M. [E] [H] a régulièrement relevé appel de cette décision le 09 janvier 2021par voie électronique auprès du greffe de la cour.
PRÉTENTIONS ET MOYENS DES PARTIES
Vu les dernières conclusions remises au greffe par voie électronique le 02 mars 2022, auxquelles il est renvoyé pour plus ample exposé des moyens et prétentions conformément à l’article 455 du code de procédure civile, et aux termes desquelles M. [E] [H] demande à la cour de :
— Déclarer recevable et bien-fondé M. [E] [H] en son appel ;
— Infirmer la décision du Conseil de Prud’hommes de Blois en ce qu’elle a :
— Débouté M. [E] [H] de sa demande requalification de son contrat de travail en chef de quai ;
— Débouté M. [E] [H] de sa demande de paiement de la somme de 7513 euros à titre de dommages-intérêts en compensation de la perte financière subie en raison du paiement des indemnités journalières minorées ;
— Débouté M. [E] [H] de sa demande tendant à voir prononcer la résiliation judiciaire de son contrat de travail aux torts de l’employeur ainsi que des demandes subséquentes ;
— Confirmer la décision du Conseil de prud’hommes de Blois en ce qu’elle a :
— Constaté que la SARL DG Europe Express et M. [E] [H] ont conclu un accord écrit en date du 1er septembre 2012 précisant et modifiant les conditions de travail de ce dernier au terme duquel de salaire net de M. [E] [H] a été fixé à 2100 euros nets par mois ;
— Condamné la SARL DG Europe Express à payer à M. [E] [H] un rappel de salaire, en son principe, sauf à le modifier en son quantum, le fixer à la somme de 15 793 euros outre les congés payés afférents 1579 euros ;
— Condamner la SARL DG Europe Express à remettre à M. [E] [H] ses bulletins de paye rectifiés dans un délai d’un mois à compter de la notification dudit jugement à peine d’astreinte de 50 euros par jour de retard ;
— Condamner la SARL DG Europe Express à régler à M. [E] [H] la somme de 1500 euros au titre de l’article 700 du code de procédure civile ;
Statuant à nouveau,
Vu les manquements graves commis par la SARL DG Europe Express justifiant que soit prononcée la résiliation judiciaire du contrat de travail de M. [E] [H] ;
— Prononcer la résiliation judiciaire du contrat de M. [E] [H] aux torts et griefs exclusifs de la SARL DG Europe Express ;
— Condamner la SARL DG Europe Express à régler à M. [E] [H] les sommes suivantes :
— Dommages intérêts pour licenciement dépourvu de cause réelle et sérieuse 25 000 euros
Subsidiairement,
— Déclarer le licenciement prononcé à l’encontre de M. [E] [H] dépourvu de cause économique réelle et sérieuse, et partant, nul et de nul effet,
— Condamner la SARL DG Europe Express à régler à M. [E] [H] les sommes suivantes :
— Dommages intérêts pour nullité du licenciement à tout le moins licenciement dépourvu de cause économique réelle et sérieuse : 25 000,00 euros ;
En tout état de cause,
— Condamner la SARL DG Europe Express à régler à M. [E] [H] les sommes suivantes :
— Indemnité de licenciement (solde) : 2 000,46 euros ;
article 700 du code de procédure civile : 3 000,00 euros ;
— Déclarer SARL DG Europe Express irrecevable, en tous cas, mal fondée en toutes ses demandes, fins et conclusions, en ce compris en son appel incident, et l’en débouter ;
— Condamner SARL DG Europe Express aux entiers dépens de 1ère instance et d’appel, en ce compris les frais d’exécution et frais d’huissier.

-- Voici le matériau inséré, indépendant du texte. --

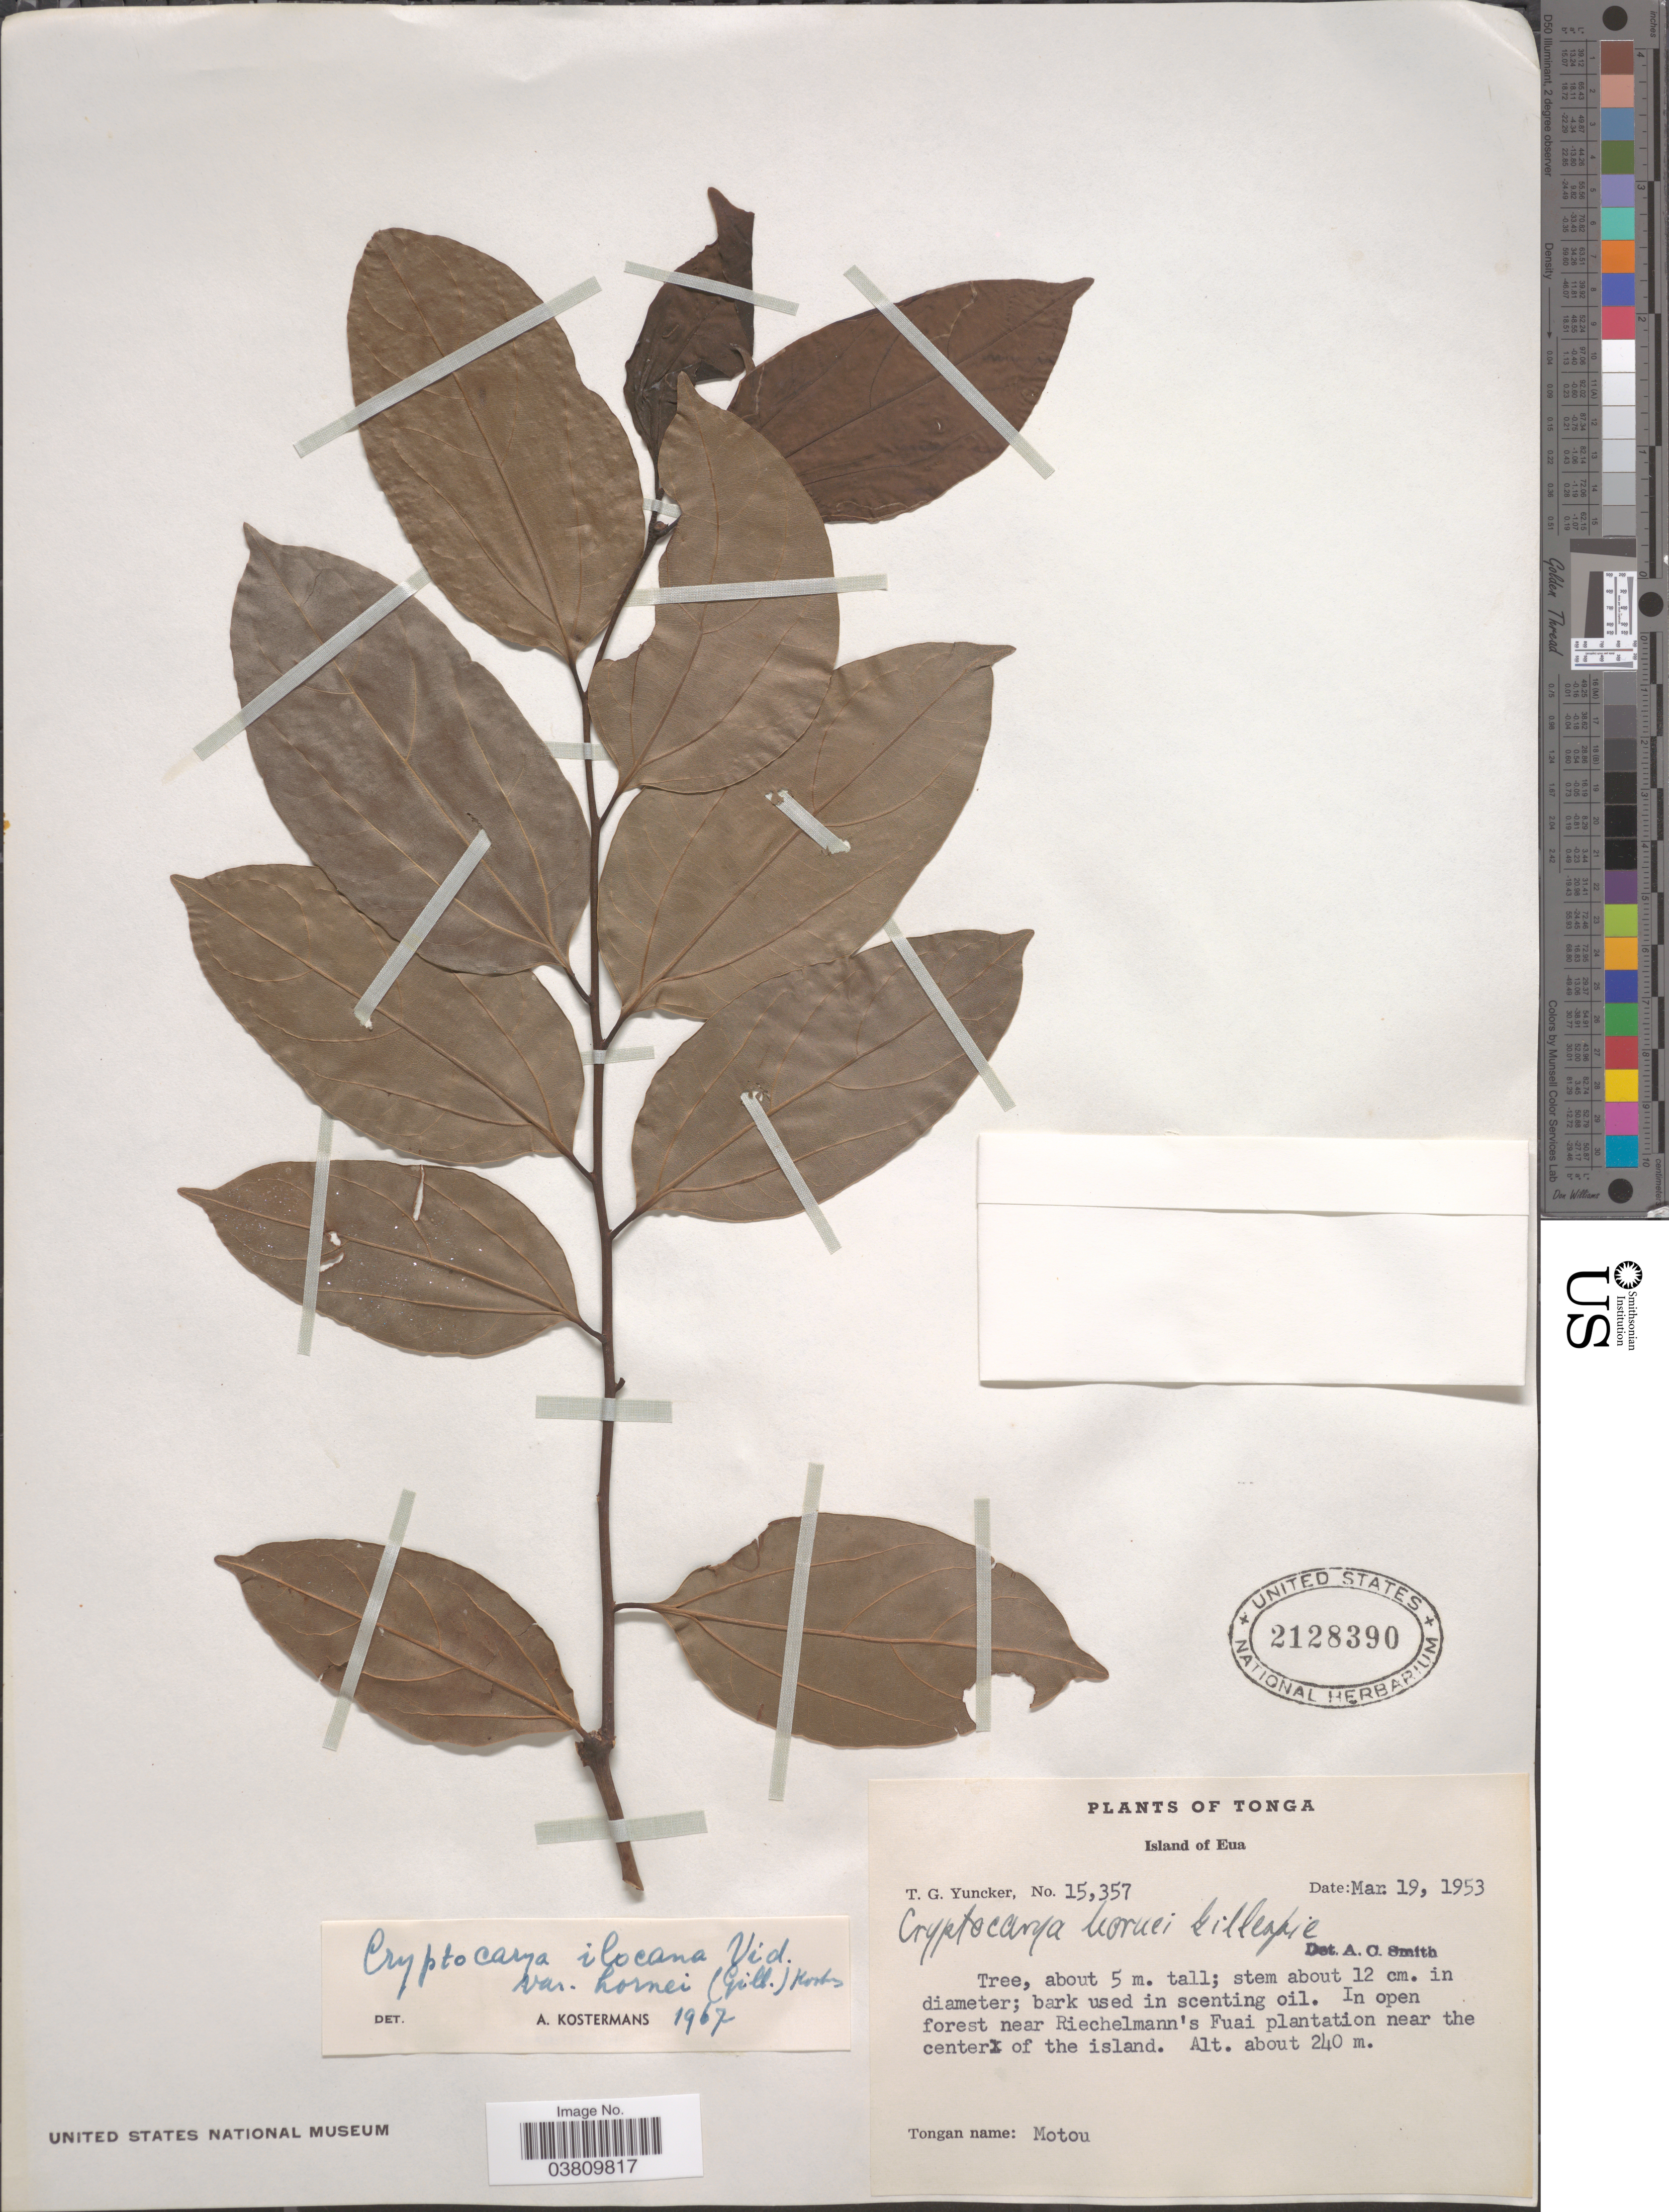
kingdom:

Vu les dernières conclusions remises au greffe par voie électronique le 22 février 2022, auxquelles il est renvoyé pour plus ample exposé des moyens et prétentions conformément à l’article 455 du code de procédure civile et aux termes desquelles la SARL DG Europe Express, relevant appel incident, demande à la cour de :
Vu l’article L.1471-1 du Code du travail,
Connaissance prise des pièces versées au débat,
— Déclarer l’appel de M. [E] [H] recevable mais mal fondé ;
— Confirmer le jugement déféré en ce qu’il a débouté M. [E] [H] :
— De sa demande de requalification de son contrat en chef de quai.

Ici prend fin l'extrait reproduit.